▸ **Document text**:
┌──
# Big ice moving



## grand isle-usion (May 5, 2009)

I’m parking out tonight, the ice up here at Jupiter is about 1/2 way across the river and getting really punky with all the sun. Just a matter of time when the ice upstream comes slamming down into it


----------



## riverbob (Jan 11, 2011)

Just took a ride to ann st., lots of big ice above ann, looks good at north park (no buckled ice) open water in front of my house, so the ice is getting through, hope it gets through at Jupiter,


----------



## grand isle-usion (May 5, 2009)

Wife informed me that most of the ice blew out in front of the house, so the Jupiter bridge is clear. Not sure what remains upstream above Northland..I hope it flys right by you guys and we can get to fishing again! The high water sure helps in this situation


----------



## riverbob (Jan 11, 2011)

I think, that once the ice (where ever it is) gets past a bridge, or a few sharp curves in the river, it's busted up pretty good n should make it all the way to the big lake with out to many problems, bar any sudden drop in water level or a quick hard freeze.....so maybe I can call this winter over, n get out my steelie stuff, :woohoo1: still a little concerned about ann st


----------



## Old Whaler (Sep 11, 2010)

Well, I wasn't planning to report until this afternoon, but at 9:00 this morning there were a few pressure ridges popped up along the Riverside Park stretch. Between Ann St, the RR bridge, and Leonard there's some skim floating by, but that's probably because it was in the low teens over night. 
Winter may be breathing its last gasps. It's supposed to be above freezing every day for the foreseeable future. Tomorrow and Thursday should tell the tale as far as flooding, don't you think?


----------



## riverbob (Jan 11, 2011)

Steady stream of ice going by, some good sized pieces, lot of flat pieces, n a few stacked pieces, ice looks to b about 8" thick n a lot more to come, about 5 days worth i'd think


----------



## Old Whaler (Sep 11, 2010)

Surprised to find that 100% of the stationary ice, acres of it, that was along Riverside park from Ann Street north as far as you could see yesterday afternoon is 100% gone this morning. 
I guess this maybe had something to do with it:


----------



## grand isle-usion (May 5, 2009)

Ice blowing out everywhere this morning. Looks like minor flooding is more of a concern this spring. Could be the remnants of the Portland ice jam (lots of debris) Stay safe everyone


----------



## riverbob (Jan 11, 2011)

Steady stream of small ice chunks going by, earlier to day saw one of my trees/log jam packed in ice go by, i'll keep my eyes peeled for any goodies, one year right after a ice jam, I saw a canoe floating funny, went out n got it, it had a wheelbarrow tied to it, owner came by later n got. ps, should b a lot of ice going over the dam about 7 pm


----------



## slowpaya (Oct 23, 2011)

grand isle-usion said:


> iCould be the remnants of the Portland ice jam (lots of debris) Stay safe everyone


unfortunately almost all woody debris is trapped and held in the weber reservoir.most of the grand below lacks instream cover.the upper grand is not the best place to look for flatties in jams.
└──
▸ **Parts of the exercise**:
1/ For the river ice thread, indicate whether each statement agrees with it, answering yes or no and quoting the deciding words: (a) riverbob estimated the passing ice at about 8 inches thick; (b) Old Whaler found the stationary ice along Riverside Park still in place the next morning; (c) slowpaya considers the upper Grand the best place to look for flatties in jams.
2/ Return the passage of the river ice thread from "Winter may be" to "don't you think?", copied word for word.

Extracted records
┌──
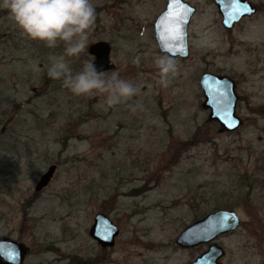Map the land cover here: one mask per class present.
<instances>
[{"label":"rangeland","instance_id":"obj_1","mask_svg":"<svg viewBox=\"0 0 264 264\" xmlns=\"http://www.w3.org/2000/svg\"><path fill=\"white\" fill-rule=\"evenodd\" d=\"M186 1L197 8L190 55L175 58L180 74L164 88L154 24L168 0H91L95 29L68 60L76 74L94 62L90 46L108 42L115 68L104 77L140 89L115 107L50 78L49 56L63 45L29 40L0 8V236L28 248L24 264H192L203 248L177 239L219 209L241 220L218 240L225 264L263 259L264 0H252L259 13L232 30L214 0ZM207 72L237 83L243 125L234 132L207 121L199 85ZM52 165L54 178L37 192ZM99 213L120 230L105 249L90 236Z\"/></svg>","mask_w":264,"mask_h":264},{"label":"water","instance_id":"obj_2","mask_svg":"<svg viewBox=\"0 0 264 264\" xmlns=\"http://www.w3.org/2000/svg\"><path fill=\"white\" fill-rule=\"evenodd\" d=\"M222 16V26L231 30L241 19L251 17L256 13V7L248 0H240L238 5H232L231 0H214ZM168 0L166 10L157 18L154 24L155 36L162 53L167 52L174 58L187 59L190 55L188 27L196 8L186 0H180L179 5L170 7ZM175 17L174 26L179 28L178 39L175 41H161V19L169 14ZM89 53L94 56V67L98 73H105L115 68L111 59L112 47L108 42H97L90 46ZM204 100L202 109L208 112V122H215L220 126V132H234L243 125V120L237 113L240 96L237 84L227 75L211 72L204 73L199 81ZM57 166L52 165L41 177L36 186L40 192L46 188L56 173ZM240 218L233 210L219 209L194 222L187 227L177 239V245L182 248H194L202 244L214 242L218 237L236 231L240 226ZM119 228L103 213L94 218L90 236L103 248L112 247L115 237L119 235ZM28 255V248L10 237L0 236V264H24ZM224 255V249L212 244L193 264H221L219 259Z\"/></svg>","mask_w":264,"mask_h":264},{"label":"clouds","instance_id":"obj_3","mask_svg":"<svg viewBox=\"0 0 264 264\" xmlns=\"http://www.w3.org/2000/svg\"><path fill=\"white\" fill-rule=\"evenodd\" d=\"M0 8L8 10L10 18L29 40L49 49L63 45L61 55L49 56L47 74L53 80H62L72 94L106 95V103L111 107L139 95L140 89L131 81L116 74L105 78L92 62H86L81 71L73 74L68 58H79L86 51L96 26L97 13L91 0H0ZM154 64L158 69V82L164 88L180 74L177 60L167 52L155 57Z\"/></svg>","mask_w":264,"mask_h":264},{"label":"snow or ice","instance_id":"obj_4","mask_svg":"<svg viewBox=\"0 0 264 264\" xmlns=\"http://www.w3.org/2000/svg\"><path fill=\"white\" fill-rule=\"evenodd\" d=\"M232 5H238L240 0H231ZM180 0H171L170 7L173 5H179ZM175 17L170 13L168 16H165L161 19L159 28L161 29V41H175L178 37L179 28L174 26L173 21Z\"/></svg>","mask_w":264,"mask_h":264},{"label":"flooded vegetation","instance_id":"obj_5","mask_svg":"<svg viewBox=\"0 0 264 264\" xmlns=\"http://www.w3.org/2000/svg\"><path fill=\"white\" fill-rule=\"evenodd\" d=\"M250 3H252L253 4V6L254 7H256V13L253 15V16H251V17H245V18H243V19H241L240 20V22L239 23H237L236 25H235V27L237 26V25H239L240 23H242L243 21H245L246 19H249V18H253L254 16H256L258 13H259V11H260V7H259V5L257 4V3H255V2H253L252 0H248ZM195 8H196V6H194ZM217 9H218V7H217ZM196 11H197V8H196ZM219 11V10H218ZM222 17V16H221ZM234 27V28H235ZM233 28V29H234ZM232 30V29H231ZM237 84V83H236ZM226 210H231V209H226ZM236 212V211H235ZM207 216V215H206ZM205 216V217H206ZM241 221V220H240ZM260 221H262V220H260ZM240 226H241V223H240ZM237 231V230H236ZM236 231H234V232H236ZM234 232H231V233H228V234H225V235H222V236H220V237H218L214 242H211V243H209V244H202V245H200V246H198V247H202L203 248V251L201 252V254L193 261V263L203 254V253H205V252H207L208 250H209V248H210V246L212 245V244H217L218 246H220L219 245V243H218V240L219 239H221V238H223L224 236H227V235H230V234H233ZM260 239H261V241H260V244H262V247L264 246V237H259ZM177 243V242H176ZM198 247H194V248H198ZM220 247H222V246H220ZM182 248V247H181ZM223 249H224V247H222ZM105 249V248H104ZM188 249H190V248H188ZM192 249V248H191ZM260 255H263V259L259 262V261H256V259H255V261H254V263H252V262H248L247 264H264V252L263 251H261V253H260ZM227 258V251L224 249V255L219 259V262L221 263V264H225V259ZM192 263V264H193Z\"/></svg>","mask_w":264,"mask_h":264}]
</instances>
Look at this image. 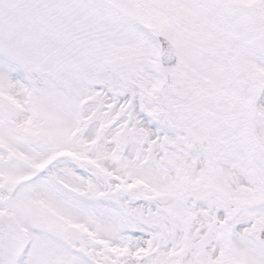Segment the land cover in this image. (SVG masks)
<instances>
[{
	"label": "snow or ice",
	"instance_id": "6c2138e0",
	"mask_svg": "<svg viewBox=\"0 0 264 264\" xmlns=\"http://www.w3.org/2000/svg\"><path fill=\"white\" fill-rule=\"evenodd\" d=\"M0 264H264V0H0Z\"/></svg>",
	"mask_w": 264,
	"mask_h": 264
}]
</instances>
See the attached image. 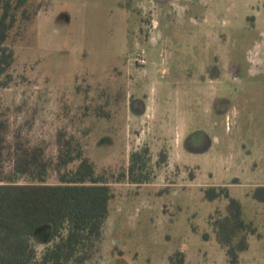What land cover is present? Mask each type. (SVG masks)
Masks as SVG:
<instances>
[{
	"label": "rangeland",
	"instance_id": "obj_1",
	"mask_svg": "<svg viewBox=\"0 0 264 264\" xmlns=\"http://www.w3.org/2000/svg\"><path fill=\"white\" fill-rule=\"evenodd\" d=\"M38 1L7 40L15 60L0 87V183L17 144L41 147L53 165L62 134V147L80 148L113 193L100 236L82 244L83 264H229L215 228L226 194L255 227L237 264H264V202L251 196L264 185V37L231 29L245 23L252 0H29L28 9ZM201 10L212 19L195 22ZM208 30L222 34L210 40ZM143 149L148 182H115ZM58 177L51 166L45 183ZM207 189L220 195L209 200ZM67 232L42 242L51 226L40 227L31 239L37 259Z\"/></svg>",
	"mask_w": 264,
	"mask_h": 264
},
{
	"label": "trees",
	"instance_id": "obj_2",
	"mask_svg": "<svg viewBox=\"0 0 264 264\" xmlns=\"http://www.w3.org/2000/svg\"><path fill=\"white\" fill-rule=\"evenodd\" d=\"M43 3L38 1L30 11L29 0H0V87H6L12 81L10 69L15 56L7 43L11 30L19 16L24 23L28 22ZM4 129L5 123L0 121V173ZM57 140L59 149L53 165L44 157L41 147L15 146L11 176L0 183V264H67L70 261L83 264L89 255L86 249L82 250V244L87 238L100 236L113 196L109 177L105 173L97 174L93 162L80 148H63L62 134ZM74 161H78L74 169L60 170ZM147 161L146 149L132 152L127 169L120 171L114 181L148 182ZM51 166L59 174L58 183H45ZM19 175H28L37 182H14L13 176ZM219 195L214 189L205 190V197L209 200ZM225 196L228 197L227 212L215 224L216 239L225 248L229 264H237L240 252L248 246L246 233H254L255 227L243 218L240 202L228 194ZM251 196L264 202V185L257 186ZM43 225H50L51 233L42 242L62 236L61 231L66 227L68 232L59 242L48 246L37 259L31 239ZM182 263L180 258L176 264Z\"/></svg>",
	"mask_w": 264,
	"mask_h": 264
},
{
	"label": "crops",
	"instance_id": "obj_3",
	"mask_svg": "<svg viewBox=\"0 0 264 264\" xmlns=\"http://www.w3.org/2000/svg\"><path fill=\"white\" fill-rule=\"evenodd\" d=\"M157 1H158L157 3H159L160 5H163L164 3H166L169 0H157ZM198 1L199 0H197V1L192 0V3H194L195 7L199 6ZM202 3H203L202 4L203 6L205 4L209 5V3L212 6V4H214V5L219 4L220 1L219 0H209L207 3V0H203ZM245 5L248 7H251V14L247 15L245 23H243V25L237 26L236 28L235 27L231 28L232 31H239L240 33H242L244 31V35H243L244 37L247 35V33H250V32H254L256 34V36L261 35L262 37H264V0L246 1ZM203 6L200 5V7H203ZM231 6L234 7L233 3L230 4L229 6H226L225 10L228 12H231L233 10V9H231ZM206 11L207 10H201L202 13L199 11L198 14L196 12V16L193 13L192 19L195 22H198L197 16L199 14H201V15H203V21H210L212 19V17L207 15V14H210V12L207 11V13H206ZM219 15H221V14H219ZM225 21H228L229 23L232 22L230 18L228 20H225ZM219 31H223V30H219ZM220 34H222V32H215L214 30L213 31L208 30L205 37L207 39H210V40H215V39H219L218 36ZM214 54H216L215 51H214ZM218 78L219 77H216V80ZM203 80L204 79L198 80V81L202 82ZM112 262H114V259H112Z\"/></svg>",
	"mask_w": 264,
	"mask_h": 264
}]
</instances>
└──
┌──
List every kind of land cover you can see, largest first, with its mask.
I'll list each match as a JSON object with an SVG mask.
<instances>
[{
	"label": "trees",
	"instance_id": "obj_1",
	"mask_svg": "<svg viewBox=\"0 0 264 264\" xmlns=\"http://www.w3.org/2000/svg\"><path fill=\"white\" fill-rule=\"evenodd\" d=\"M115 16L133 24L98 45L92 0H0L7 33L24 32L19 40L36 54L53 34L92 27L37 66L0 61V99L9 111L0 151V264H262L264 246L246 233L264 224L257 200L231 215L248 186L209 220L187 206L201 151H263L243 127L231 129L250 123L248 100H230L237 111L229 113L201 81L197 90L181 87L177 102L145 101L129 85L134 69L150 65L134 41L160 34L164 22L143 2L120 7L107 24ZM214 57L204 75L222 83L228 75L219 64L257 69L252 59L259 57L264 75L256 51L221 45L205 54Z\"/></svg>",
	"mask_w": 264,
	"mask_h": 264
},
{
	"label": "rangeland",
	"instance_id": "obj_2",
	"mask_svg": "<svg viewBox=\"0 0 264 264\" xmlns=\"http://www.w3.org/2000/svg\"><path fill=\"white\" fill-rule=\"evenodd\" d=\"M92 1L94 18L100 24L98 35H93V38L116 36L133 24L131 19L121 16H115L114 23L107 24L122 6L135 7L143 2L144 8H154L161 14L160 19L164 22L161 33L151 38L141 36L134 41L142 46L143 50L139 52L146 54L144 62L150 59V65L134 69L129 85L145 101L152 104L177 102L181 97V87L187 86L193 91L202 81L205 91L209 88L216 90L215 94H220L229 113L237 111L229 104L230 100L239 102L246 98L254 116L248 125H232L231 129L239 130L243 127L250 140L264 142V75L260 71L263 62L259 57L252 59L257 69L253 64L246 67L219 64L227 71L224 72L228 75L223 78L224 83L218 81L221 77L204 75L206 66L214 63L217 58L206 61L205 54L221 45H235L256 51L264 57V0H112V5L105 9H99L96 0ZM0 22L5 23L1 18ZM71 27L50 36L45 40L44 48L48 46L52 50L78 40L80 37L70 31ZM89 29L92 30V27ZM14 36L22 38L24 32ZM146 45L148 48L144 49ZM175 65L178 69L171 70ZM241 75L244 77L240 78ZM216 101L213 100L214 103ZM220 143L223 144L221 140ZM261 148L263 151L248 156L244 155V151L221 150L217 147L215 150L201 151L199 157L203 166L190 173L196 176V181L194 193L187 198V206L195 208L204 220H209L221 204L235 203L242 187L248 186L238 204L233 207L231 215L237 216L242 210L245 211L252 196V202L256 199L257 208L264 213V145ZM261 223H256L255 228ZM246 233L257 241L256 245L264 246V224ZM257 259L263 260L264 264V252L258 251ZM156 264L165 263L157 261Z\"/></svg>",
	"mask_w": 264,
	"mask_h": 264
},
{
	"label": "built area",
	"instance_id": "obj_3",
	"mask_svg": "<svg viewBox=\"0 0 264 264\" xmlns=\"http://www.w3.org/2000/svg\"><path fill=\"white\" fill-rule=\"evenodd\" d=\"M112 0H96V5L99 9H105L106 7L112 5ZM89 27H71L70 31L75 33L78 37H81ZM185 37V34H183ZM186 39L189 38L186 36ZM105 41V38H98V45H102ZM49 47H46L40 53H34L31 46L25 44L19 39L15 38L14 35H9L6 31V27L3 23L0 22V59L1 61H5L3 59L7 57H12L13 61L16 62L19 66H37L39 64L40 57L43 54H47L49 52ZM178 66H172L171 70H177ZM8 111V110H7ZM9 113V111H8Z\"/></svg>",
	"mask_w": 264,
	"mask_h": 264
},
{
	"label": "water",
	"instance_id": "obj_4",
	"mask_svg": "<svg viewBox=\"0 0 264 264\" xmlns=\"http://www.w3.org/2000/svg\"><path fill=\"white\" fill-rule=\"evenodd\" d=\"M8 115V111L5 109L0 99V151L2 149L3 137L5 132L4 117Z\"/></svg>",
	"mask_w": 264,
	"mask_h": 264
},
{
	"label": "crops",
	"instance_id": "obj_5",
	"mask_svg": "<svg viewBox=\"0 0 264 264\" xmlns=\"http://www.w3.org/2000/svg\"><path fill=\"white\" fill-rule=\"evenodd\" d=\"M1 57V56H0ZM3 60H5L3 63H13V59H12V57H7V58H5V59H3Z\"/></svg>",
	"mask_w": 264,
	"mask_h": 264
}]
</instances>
└──
┌──
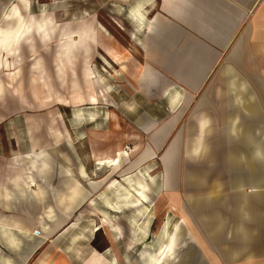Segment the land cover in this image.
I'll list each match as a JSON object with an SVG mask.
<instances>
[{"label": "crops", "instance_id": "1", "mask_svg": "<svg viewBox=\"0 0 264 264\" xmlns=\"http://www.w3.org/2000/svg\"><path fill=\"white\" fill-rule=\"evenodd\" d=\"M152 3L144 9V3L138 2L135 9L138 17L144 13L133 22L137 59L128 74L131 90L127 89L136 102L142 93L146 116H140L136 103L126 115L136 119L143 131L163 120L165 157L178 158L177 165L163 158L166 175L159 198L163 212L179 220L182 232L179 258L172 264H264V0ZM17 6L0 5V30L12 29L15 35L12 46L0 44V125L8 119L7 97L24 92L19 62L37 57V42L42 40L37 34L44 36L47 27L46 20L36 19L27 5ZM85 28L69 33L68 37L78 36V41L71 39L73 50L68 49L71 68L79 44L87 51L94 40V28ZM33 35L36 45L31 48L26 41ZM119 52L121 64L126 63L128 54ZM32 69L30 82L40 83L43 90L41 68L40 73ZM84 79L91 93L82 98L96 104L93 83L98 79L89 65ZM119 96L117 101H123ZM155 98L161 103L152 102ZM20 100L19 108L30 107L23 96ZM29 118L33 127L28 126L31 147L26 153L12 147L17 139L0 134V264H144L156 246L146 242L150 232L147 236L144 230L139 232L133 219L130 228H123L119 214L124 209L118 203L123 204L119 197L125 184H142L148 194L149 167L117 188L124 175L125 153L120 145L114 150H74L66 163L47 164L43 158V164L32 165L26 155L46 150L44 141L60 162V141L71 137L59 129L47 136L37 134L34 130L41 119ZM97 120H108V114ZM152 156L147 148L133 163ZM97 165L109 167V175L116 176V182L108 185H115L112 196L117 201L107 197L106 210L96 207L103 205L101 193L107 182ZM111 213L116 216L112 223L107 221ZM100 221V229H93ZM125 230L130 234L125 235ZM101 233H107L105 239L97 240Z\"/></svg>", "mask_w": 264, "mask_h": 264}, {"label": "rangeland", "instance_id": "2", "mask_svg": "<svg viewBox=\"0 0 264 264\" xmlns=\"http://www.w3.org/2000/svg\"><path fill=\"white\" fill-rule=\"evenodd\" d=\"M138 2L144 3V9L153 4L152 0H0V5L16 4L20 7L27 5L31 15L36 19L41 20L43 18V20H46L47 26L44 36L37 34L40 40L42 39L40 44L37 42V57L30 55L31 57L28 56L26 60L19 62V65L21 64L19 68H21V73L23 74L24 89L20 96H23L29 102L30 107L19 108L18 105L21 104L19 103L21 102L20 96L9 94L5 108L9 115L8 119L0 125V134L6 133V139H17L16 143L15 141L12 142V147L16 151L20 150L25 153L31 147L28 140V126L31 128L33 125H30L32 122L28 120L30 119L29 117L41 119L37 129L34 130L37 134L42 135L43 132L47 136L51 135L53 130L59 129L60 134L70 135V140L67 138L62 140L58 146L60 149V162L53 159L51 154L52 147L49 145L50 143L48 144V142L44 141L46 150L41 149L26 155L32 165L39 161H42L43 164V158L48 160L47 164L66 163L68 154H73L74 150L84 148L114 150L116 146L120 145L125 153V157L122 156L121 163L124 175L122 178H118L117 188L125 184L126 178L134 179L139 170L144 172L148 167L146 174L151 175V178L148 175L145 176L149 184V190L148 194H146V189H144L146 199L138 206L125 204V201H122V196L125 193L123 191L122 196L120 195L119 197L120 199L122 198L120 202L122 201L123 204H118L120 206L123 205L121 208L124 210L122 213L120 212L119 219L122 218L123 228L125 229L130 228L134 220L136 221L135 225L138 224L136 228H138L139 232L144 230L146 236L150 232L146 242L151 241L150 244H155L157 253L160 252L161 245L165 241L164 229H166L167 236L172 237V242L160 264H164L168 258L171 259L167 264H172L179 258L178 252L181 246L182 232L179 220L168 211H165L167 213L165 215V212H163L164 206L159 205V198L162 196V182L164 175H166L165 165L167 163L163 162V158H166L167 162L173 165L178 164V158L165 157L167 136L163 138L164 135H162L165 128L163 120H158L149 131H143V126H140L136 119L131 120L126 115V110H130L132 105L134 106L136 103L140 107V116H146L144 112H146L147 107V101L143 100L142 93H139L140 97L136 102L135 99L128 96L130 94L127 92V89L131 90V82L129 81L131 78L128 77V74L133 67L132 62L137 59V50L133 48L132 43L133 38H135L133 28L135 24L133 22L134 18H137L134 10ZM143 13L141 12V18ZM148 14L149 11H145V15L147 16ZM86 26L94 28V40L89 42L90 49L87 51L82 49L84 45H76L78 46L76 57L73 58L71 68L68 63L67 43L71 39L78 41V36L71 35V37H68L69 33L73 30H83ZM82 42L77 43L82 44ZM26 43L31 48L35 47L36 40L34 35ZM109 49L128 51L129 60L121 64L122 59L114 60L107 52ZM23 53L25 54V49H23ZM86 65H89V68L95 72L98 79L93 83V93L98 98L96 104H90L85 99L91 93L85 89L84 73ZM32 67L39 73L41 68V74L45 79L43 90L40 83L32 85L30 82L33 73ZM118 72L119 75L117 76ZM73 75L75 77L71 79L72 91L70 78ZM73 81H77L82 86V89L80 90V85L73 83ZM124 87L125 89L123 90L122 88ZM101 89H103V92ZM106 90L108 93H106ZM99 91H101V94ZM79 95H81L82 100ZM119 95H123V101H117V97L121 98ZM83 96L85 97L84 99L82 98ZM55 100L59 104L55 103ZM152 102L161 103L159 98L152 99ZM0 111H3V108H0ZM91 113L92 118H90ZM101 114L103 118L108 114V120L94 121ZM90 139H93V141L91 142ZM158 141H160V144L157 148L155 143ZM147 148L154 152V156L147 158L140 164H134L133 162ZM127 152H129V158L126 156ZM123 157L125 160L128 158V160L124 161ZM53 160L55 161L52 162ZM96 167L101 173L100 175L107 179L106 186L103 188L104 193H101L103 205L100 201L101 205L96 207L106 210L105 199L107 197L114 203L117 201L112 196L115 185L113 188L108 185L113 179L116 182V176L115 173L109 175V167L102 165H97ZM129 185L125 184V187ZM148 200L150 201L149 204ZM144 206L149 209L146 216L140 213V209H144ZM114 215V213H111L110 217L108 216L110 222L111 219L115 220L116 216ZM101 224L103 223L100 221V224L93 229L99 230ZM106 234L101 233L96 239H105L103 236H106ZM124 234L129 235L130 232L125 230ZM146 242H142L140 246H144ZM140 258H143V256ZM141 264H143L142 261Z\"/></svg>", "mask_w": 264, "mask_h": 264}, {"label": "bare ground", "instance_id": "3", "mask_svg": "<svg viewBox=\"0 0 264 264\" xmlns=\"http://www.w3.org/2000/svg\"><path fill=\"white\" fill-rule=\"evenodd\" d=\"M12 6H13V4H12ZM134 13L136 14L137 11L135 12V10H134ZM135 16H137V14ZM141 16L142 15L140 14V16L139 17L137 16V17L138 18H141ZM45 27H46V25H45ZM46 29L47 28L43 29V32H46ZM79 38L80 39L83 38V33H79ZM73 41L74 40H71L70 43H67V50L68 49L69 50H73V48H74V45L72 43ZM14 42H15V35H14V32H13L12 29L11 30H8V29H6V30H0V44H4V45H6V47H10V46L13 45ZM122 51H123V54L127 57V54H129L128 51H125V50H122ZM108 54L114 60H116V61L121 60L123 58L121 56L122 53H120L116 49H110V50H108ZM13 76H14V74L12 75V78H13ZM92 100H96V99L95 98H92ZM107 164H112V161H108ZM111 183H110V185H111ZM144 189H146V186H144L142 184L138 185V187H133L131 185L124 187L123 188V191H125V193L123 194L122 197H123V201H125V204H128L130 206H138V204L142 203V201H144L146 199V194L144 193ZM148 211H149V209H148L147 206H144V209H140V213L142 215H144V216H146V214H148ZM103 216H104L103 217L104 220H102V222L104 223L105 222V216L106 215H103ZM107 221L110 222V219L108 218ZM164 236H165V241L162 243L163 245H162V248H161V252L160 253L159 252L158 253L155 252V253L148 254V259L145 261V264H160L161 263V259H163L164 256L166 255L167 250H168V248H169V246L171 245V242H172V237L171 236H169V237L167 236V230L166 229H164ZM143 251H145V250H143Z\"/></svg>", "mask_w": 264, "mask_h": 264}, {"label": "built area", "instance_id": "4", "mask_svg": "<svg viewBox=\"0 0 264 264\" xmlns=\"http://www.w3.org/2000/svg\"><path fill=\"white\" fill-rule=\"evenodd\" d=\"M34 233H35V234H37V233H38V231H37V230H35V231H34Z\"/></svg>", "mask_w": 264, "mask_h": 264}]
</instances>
└──
▸ **Task answers**:
1/
(a) Yes: "ice looks to b about 8" thick"
(b) No: "is 100% gone this morning"
(c) No: "the upper grand is not the best place to look for flatties in jams"

2/
Winter may be breathing its last gasps. It's supposed to be above freezing every day for the foreseeable future. Tomorrow and Thursday should tell the tale as far as flooding, don't you think?